[Recorded information]

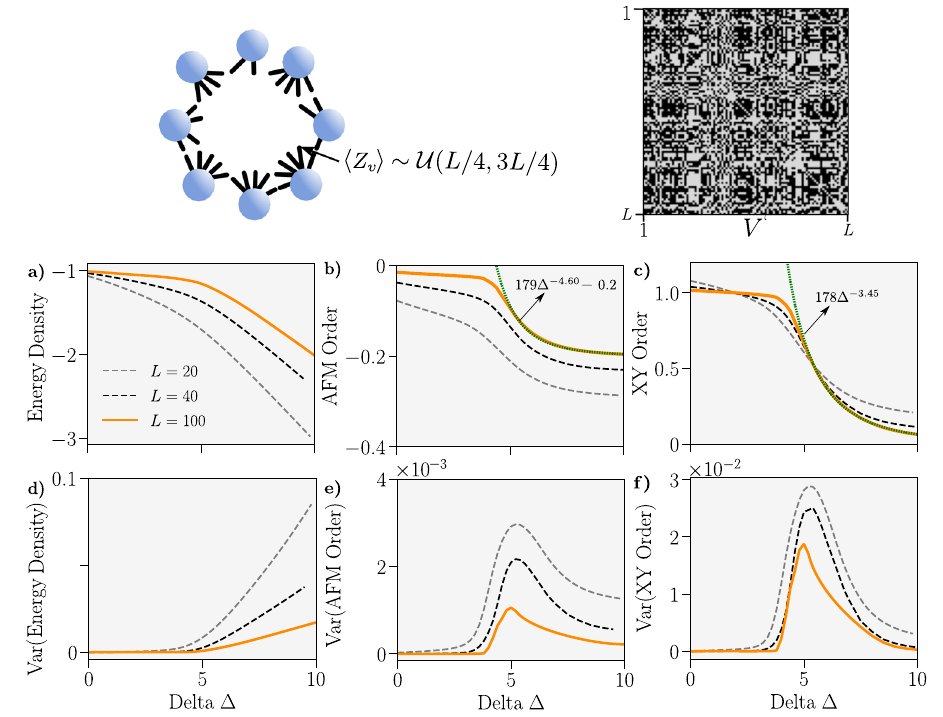
Fig. 4 | Properties of the ground-state of the spin 1/2 XXZ Hamiltonian on the graph where each site has a degree Z V drawn from U ð L = 4 , 3 L = 4 Þ , the uniform discrete distribution over the interval [ L /4,3 L /4]. Graph schematic alongside adjacency matrix for L =100 is provided. a – c Average energy density, anti-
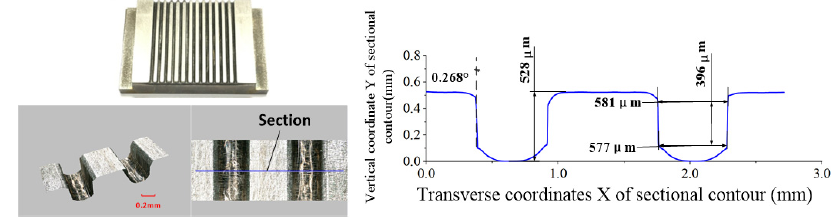
Figure 13. Specimen of cathode machining group grooves with 0.191 mm front edge widths.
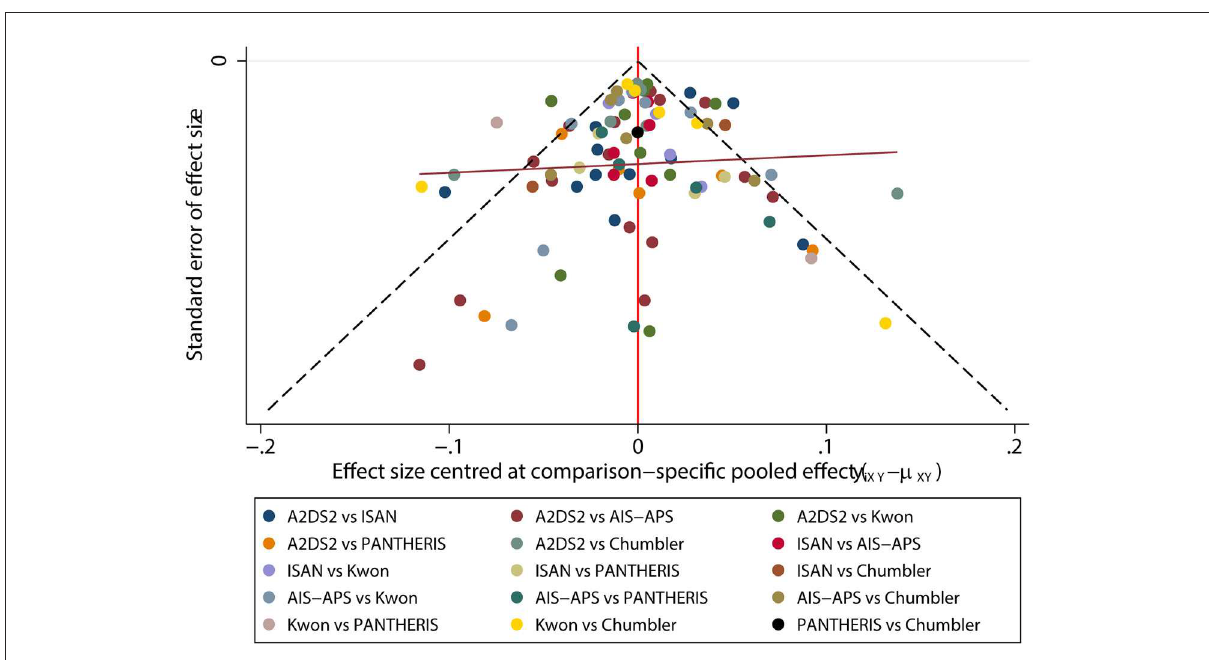
FIGURE8 Funnel plot.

[/Recorded information]

(Task statement):
In the answer, retype exactly and only the lines from the one holding "Figure 13. Specimen" through the end of the listing, keeping both ends and dropping every picture.

(Answer space):
Figure 13. Specimen of cathode machining group grooves with 0.191 mm front edge widths.
FIGURE8 Funnel plot.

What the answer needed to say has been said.